Friday, March 05, 2010

New Cross Sun, Snow & Slavery

Wish I'd had a better camera than my phone with me tonight to capture the glorious sunset in New Cross, looking west down Queens Road. When the Red Hot Chili Peppers sang 'the sun may rise in the East but at least it settles in a fine location', I'm not sure they had in mind a great golden ball sinking over Peckham.

While we're on the subject of scenic South East London, here's a few photos taken in Telegraph Hill Park during the January snowfall. The pond was iced up except for a perfect circular hole in the middle...

... leaving an abandoned Christmas tree stranded on the ice

Meanwhile Olaudah Equiano had acquired a white wig. This monument to the anti-slavery campaigner was made by children from the nearby Edmund Waller Primary School in 2008. It didn't find universal favour amongst those wishing to preserve Telegraph Hill in aspic as a museum of Victoriana, but it's a nice bit of folk art and quite right that he should be commemorated locally.
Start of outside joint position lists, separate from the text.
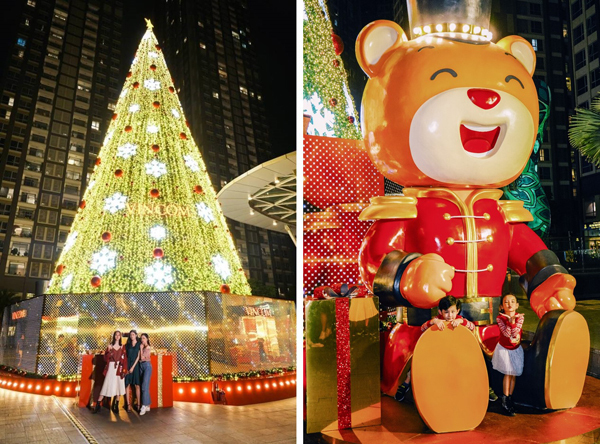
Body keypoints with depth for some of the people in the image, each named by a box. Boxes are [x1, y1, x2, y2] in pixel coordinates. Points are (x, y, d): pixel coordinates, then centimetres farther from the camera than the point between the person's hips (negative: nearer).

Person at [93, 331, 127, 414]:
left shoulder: (122, 348, 8)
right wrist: (109, 352, -19)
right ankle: (97, 406, 2)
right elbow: (105, 358, -1)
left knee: (118, 386, 2)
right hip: (111, 368, -2)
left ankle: (116, 406, 10)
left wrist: (124, 370, -4)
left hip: (119, 368, 2)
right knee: (107, 386, -5)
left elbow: (125, 360, 5)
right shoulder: (110, 346, 4)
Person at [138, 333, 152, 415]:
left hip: (147, 366, -8)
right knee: (144, 386, 7)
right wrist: (141, 348, 3)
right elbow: (140, 358, 8)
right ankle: (147, 405, 11)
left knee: (145, 386, -12)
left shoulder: (148, 347, -9)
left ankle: (144, 406, -13)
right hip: (141, 366, 8)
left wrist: (141, 349, -5)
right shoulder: (142, 347, 11)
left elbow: (142, 357, -14)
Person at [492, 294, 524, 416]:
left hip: (516, 349, 3)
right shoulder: (500, 318, -18)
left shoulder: (520, 317, -13)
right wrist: (510, 321, -33)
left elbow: (516, 332, -23)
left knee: (514, 374, 7)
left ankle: (510, 398, 20)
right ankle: (505, 401, 8)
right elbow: (506, 333, -28)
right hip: (504, 349, -3)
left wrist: (513, 320, -31)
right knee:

In his famous memoir 'The Interesting Narrative of the Life of Olaudah Equiano, Or Gustavus Vassa, The African by Himself' he recalls being forced into slavery at Deptford on a ship bound for the West Indies:

'In pursuance of our orders we sailed from Portsmouth for the Thames, and arrived at Deptford the 10th of December, where we cast anchor just as it was high water. The ship was up about half an hour, when my master ordered the barge to be manned; and all in an instant, without having before given me the least reason to suspect any thing of the matter, he forced me into the barge; saying, I was going to leave him, but he would take care I should not. I was so struck with the unexpectedness of this proceeding, that for some time I did not make a reply, only I made an offer to go for my books and chest of clothes, but he swore I should not move out of his sight; and if I did he would cut my throat, at the same time taking his hanger. I began, however, to collect myself; and, plucking up courage, I told him I was free, and he could not by law serve me so. But this only enraged him the more; and he continued to swear, and said he would soon let me know whether he would or not, and at that instant sprung himself into the barge from the ship, to the astonishment and sorrow of all on board. The tide, rather unluckily for me, had just turned downward, so that we quickly fell down the river along with it, till we came among some outward-bound West Indiamen; for he was resolved to put me on board the first vessel he could get to receive me....

Thus, at the moment I expected all my toils to end, was I plunged, as I supposed, in a new slavery; in comparison of which all my service hitherto had been 'perfect freedom;' and whose horrors, always present to my mind, now rushed on it with tenfold aggravation. I wept very bitterly for some time: and began to think that I must have done something to displease the Lord, that he thus punished me so severely. This filled me with painful reflections on my past conduct; I recollected that on the morning of our arrival at Deptford I had rashly sworn that as soon as we reached London I would spend the day in rambling and sport'.

1 comment:

Clare Griffiths said...

The sun was gorgeous last night, unfortunately I was in my car at the decisive moment so I missed being able to snap it.